Median confidence in a medical evaluation without ancillary testing was 20 (95 percent confidence interval [CI], 16 to 25) compared with 90 (95 percent CI, 88 to 91) when laboratory testing and CT were included. About 75 percent of patients underestimated the amount of radiation delivered by a CT scan (assessed by comparing it to chest radiography) and cancer risk comprehension was poor. Median agreement with the Hiroshima statement was 13 (95 percent CI, 10 to 16) and with the increased lifetime cancer risk statement was 45 (95 percent CI, 40 to 45).

Further, only 3 percent of patients understood that CT scans increased a person’s lifetime risk of cancer. Some estimates hold that 1.5 to 2 percent of all cancers in the U.S. may be attributable to the radiation from CT exams.

“Physicians use abdomen-pelvis CT scans because they have been demonstrated to increase certainty of diagnosis, decrease the need for emergency surgery, and avert up to a quarter of hospital admissions,” said the study author. “At the same time, there is growing concern about the long-term consequences of CT scans, particularly in patients who receive many of these scans over the course of their lifetime.”
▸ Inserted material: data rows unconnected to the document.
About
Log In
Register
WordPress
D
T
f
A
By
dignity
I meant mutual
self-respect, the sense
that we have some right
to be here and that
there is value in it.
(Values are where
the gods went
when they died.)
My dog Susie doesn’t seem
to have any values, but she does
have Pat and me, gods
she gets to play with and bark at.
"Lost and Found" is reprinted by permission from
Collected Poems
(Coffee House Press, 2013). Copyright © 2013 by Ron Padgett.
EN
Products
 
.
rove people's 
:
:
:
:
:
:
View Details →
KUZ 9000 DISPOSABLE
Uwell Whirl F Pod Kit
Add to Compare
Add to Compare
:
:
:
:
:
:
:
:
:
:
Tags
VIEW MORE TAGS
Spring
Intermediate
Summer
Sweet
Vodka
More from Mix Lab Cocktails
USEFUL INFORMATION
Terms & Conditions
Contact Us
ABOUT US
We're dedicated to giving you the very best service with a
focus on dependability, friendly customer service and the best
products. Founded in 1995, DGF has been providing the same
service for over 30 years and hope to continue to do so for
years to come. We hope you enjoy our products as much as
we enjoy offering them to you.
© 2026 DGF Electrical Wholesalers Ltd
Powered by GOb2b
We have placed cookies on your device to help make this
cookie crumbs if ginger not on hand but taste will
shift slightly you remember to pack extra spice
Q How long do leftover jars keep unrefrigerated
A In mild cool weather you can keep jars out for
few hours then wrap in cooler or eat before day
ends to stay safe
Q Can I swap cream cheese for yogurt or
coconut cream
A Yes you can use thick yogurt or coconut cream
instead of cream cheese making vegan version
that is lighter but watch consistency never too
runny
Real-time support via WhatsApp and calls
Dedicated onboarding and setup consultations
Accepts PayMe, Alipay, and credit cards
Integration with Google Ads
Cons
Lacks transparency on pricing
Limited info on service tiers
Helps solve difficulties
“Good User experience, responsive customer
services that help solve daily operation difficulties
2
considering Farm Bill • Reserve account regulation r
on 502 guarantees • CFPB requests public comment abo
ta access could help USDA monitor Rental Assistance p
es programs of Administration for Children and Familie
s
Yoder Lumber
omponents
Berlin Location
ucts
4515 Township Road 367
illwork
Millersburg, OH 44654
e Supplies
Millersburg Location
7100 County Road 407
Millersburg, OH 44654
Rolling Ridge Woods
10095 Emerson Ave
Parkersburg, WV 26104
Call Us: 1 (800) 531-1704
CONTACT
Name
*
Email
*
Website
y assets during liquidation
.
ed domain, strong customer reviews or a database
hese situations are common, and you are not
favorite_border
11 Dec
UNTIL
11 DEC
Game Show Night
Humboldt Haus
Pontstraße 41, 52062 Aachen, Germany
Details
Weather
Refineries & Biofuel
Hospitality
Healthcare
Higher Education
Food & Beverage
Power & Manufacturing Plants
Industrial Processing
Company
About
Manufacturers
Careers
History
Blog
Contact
And, they don’t report that they’ve gotten previous CT scans. Of 365 patients who reported no previous CT, 142 (39 percent) had one documented in their electronic medical record.

There’s plenty of circumstances in healthcare when testing is warranted, or even when unneeded tests can’t be avoided. Consider this scenario involving a patient who transferred to a second hospital, and since the two facilities didn’t use a common electronic medical record, the doctor had to order a duplicate X-ray for the work-up.

But scans aren’t always a benefit. Use of CT scans has grown 16 percent over the years. Archives of Internal Medicine offers an short and excellent read on the subject in its “Less is More” section. The authors wrote, “Often, diagnostic tests are ordered without questioning how the result will or should change patient treatment. Instead, tests are ordered to ‘reassure,’ ‘just to be sure,’ ‘just in case,’ or ‘just to know.'”

And then, one test result requires another, and another, or leads to an invasive test that resulted from a false positive. All this before the physician sees the patient.

“[T]here are safer ways to reassure patients,” the authors wrote. “Physicians are (still) highly respected professionals, and patients value our advice. Talking with our patients should be our first choice for reassurance; tests should be reserved for cases in which the benefits can be reasonably expected to outweigh the risks.”